**What you need to do**
1) According to the Artur Menezes biography, why did Menezes spend a lot of time alone while growing up?
2) In the Artur Menezes biography, switch "Los Angeles, California" to "Austin, Texas" and write out the passage starting with "Artur Menezes (born" and going on through "Black Hill Records.".
3) Resume the Artur Menezes biography from the point where it stops.

**Extract**
Brazilian musical artist (born 1985)

Artur Menezes (born July 15, 1985) is a Brazilian blues and blues rock guitarist, singer and songwriter, based in Los Angeles, California. He has released six albums since 2010, with the most recent EP, AM/FM (2023), being released by Black Hill Records.

American magazine Guitar Player said about Menezes: "His playing is a distinctive blend of fiery, hard-rocking blues that at times borders on shred, combined with an ability to effortlessly switch gears into swinging, jazz grooves. His Brazilian roots add a unique flavor to the mix and further distinguish his playing from that of his contemporaries. Menezes' songwriting sparkles as it switches between straight-ahead blues and funk-flavored workouts, and his vocals channel the deep emotional content of his songs as effectively as his guitar playing."

==Life and career==
Artur Menezes was born in Brazil and was interested in music as a young child. His first interest was rock, spurred on by his elder brother. His outlook changed when he was around 13 years old and able to play the electric guitar. He experienced a different sounding track on the radio and discovered he had heard blues for the first time. The moment was life changing. Menezes spent a lot of time alone growing up as his parents had separated, and his mother worked long hours as a university teacher and then part time singer in the evenings.

As his guitar playing flourished, he remained a blues devotee but utilised other styles such as psychedelic rock, funk, and baião, a rhythm local to his own north east region of Brazil. Due to family circumstances, Menezes lived briefly in Chicago, Illinois, United States, in 2006, 2007, and 2011. While there he had the opportunity to participate in jam sessions involving John Primer, Linsey Alexander, Phil Guy, and Jimmy Burns, among others. These took place in Chicago bars and clubs including Kingston Mines, Smokey Daddy, Rosa's, Vine Tastings and Katherina's.

In 2009, in an effort to disseminate and expand access to blues across Brazil, Artur Menezes, alongside musicians Leonardo Vasconcelos and Roberto Lessa, co-founded the society 'Casa do Blues' ('House of Blues') in Ceara State, Brazil, which promotes weekly shows with free admissions, workshops and lectures about the blues. He remained on the board of the project until early 2013.

In 2010, Menezes recorded his debut album, Early To Marry, which was released by Tratore Brasil.

In 2012, Menezes opened for Buddy Guy's South American tour in Brazil. commented "I guess it has been the best moment of my career so far. I had the great chance to play with him in a jam session on his club Buddy Guy's Legends, in 2011". In 2012 and 2013, back home in Brazil, Menezes climbed to the summit of their blues music scene, headlining festivals.

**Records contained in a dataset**
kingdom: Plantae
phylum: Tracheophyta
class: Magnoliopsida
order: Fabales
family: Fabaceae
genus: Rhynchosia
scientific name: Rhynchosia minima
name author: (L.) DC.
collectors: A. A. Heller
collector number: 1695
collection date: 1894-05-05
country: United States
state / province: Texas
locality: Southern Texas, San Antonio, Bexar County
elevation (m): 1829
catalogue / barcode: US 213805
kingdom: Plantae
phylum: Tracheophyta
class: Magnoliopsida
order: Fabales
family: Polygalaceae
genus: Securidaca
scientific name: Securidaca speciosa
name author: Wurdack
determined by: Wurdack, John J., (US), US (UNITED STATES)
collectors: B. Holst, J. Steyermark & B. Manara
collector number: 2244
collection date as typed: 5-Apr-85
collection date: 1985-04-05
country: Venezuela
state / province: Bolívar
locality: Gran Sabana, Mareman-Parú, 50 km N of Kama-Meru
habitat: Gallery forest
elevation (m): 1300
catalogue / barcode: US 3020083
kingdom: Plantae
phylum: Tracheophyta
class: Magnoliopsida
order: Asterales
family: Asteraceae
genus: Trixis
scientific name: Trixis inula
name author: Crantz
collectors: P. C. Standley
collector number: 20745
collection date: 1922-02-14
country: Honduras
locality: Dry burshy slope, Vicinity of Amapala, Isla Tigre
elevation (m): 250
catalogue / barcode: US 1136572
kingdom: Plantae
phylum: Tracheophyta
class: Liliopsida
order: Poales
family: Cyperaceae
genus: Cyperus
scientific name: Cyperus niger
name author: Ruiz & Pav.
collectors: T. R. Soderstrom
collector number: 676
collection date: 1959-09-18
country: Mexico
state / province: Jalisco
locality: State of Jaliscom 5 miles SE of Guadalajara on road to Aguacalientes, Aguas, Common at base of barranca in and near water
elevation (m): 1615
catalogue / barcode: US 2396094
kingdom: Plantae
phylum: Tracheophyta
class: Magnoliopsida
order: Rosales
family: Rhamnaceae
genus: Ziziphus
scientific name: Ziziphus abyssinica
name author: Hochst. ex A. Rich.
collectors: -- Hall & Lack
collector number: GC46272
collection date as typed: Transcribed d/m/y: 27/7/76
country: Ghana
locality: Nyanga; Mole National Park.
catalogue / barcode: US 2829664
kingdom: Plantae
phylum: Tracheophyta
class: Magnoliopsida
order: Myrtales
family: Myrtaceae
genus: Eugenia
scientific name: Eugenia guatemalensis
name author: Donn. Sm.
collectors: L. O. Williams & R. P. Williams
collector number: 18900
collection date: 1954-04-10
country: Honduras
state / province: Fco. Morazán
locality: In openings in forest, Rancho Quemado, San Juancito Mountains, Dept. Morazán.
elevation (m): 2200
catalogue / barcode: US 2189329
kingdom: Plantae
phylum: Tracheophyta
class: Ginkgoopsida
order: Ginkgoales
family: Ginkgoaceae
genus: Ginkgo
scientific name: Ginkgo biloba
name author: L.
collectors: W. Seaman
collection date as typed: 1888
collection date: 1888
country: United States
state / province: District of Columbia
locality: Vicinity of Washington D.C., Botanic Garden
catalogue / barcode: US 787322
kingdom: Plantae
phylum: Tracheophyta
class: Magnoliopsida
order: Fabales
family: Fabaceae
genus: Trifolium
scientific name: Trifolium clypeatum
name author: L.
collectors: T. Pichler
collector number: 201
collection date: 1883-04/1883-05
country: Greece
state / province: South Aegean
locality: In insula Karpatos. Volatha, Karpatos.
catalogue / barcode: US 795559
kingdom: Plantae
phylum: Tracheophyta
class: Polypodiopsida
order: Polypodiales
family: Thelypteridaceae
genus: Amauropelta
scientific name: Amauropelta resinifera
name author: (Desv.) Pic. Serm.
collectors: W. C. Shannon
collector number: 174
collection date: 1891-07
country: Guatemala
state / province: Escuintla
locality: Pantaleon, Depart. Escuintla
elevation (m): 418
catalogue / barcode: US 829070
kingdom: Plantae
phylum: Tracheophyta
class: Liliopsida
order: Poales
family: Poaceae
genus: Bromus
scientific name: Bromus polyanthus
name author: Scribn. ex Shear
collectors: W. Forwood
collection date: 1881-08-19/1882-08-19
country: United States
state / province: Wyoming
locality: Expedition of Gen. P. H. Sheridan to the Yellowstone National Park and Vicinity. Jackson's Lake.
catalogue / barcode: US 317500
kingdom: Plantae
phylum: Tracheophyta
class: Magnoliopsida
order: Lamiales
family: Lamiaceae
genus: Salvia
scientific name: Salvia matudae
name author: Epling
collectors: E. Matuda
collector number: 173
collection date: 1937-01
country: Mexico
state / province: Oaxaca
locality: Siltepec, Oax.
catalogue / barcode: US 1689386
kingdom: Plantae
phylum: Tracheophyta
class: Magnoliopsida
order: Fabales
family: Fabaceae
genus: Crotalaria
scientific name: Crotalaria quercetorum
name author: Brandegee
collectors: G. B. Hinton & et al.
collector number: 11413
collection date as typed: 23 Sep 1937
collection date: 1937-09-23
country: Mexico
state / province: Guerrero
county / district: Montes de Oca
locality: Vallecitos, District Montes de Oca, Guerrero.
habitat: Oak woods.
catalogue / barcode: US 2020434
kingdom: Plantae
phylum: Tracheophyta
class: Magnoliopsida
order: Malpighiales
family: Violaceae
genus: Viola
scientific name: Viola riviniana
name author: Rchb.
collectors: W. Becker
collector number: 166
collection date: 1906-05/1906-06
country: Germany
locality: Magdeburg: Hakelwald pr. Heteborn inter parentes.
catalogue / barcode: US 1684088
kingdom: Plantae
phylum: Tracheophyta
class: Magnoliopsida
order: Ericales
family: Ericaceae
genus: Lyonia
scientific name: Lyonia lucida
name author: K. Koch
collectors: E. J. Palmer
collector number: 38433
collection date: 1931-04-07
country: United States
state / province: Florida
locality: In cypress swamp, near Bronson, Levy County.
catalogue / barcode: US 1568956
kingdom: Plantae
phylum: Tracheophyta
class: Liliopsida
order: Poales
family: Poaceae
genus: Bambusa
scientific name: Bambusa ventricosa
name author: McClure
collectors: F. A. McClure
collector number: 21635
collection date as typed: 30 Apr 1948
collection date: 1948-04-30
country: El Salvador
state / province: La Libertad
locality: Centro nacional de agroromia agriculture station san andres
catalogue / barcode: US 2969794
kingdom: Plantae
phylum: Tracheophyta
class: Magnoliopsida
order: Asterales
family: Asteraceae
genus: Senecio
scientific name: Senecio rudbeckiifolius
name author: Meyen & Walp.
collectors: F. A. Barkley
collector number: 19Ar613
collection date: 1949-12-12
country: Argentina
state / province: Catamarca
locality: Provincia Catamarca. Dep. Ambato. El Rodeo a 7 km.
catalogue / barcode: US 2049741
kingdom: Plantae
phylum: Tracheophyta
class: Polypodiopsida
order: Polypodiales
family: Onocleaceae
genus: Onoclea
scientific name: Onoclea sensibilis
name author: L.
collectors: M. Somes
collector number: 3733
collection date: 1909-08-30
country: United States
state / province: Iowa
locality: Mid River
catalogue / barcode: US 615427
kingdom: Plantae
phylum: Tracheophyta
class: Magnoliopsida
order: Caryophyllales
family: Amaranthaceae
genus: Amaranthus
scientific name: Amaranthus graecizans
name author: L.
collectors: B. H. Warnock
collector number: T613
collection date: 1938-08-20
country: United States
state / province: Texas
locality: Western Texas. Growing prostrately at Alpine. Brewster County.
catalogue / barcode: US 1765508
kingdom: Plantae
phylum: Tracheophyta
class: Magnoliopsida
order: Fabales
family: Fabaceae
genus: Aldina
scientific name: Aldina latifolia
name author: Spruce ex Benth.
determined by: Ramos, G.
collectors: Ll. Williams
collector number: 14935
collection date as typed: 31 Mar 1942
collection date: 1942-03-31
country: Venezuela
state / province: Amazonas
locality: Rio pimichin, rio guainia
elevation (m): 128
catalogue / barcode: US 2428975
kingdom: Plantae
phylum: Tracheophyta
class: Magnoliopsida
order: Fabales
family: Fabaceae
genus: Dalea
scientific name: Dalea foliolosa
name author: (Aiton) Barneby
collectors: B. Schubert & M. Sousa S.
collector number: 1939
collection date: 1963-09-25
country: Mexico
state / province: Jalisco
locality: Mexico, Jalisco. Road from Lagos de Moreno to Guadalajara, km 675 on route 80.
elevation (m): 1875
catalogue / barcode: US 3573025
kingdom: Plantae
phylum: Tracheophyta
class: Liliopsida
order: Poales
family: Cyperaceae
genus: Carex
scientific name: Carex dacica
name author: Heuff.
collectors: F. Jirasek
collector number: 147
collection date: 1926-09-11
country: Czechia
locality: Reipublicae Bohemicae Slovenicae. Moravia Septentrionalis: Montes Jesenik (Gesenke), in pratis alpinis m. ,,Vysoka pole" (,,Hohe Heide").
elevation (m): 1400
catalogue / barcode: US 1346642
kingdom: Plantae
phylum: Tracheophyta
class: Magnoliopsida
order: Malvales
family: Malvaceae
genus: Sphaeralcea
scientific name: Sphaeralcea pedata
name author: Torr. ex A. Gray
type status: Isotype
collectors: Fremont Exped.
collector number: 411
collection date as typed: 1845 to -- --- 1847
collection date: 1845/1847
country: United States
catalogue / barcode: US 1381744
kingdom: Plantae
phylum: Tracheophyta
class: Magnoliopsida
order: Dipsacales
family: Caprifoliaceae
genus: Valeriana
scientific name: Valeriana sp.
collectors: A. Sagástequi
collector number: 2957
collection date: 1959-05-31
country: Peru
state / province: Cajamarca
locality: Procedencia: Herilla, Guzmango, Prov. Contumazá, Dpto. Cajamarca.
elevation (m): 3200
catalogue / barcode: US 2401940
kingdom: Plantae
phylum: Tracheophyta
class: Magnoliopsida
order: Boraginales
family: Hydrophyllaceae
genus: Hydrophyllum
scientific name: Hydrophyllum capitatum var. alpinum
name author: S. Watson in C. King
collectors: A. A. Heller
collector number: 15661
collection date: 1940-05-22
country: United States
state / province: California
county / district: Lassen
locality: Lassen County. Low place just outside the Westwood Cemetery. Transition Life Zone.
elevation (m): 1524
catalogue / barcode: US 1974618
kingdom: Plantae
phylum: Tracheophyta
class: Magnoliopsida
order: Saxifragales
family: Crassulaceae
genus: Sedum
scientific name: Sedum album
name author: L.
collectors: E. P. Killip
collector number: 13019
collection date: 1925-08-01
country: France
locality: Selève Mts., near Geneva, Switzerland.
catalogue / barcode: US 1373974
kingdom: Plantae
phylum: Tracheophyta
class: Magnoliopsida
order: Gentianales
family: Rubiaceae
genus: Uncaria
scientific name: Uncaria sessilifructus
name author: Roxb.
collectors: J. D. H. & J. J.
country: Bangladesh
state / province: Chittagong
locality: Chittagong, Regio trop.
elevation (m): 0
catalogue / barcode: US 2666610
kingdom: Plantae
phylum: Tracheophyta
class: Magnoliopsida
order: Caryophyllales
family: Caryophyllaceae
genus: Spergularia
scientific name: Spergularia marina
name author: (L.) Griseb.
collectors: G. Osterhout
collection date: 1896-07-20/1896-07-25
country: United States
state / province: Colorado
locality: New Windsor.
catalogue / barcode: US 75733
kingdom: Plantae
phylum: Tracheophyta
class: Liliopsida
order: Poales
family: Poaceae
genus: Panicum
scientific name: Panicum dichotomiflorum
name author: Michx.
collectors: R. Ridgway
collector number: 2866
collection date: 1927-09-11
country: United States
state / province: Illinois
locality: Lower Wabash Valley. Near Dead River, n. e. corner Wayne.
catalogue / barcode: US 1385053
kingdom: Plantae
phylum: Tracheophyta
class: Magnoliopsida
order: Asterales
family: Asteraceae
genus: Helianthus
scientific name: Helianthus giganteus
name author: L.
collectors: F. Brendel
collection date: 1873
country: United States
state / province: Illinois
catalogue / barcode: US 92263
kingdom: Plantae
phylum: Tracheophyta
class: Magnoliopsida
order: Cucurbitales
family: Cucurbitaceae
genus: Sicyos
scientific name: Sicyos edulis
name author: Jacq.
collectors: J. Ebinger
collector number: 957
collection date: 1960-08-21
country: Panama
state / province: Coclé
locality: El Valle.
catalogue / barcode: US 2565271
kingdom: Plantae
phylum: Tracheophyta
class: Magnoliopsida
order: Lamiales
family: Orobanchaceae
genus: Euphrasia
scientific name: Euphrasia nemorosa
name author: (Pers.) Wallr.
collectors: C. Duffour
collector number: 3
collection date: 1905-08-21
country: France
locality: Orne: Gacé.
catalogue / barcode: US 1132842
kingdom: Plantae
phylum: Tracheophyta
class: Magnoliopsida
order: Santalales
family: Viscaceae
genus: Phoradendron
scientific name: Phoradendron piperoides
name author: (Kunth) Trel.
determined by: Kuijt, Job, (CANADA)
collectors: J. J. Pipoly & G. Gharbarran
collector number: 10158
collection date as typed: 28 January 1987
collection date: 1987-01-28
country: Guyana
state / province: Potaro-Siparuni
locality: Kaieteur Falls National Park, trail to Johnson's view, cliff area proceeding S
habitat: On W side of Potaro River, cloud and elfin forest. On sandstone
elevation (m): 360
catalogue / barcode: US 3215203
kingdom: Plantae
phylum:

**Results of the tasks**
1) Menezes spent a lot of time alone because his parents had separated. His mother also worked long hours, first as a university teacher and then as a part-time singer in the evenings.

2)
Artur Menezes (born July 15, 1985) is a Brazilian blues and blues rock guitarist, singer and songwriter, based in Austin, Texas. He has released six albums since 2010, with the most recent EP, AM/FM (2023), being released by Black Hill Records.

3)
In 2013, Menezes undertook a tour of Argentina, and released his sophomore album, 2. The same year, Menezes spoke at TEDx, an annual event globally licensed by TED, where he shared his musical journey in a presentation later released through the TEDTalks platform.

In 2014, Menezes was the headliner at the Augustibluus Festival in Haapsalu, Estonia, and he also performed at various club dates across the UK. In 2015, he undertook a tour in Mexico. The same year, Menezes issued his third studio album via Tratore Brasil, Drive Me.

In 2016, Menezes relocated to reside in Los Angeles, California. Since then, he has toured the U.S. playing in major events such as the Dallas Guitar Festival, Doheny Blues Festival, and Walla Walla Guitar Festival, among others.

In 2017, Menezes shared the stage with Joe Satriani, at Best of Blues and Rock festival in São Paulo, Brazil, performing for an audience of 20,000 people.

The following year, Menezes was the winner of the "Gibson/Albert King Award" for Best Guitarist by the Blues Foundation. He also entered alongside his backing ensemble the International Blues Challenge in Memphis, Tennessee, where they took third place in the Best Band category. He released his fourth album, Keep Pushing (2018), which was produced by Josh Smith, who also played rhythm guitar on the recording. The album contained ten tracks all composed by Menezes. In the US, Menezes opened for Bobby Rush in Los Angeles.

In 2019, Menezes was selected by Eric Clapton to perform at the Crossroads Guitar Festival, held at Madison Square Garden, New York after winning the Grand Prize in the PLAY Crossroads contest promoted by Ernie Ball and Eric Clapton himself. Menezes's fifth album, Fading Away, was released in October 2020 through Vizztone Records, and featured one song with Joe Bonamassa. It was also produced by Josh Smith.

In 2020, Menezes got his Green Card granted by the US government thanks to his artistic merit and contribution to blues. He also became a US citizen.

In 2021 and 2022, Artur toured Europe and South America, playing festivals and clubs in Germany, France, Ireland, Belgium, Portugal, Poland, Romania, and Estonia.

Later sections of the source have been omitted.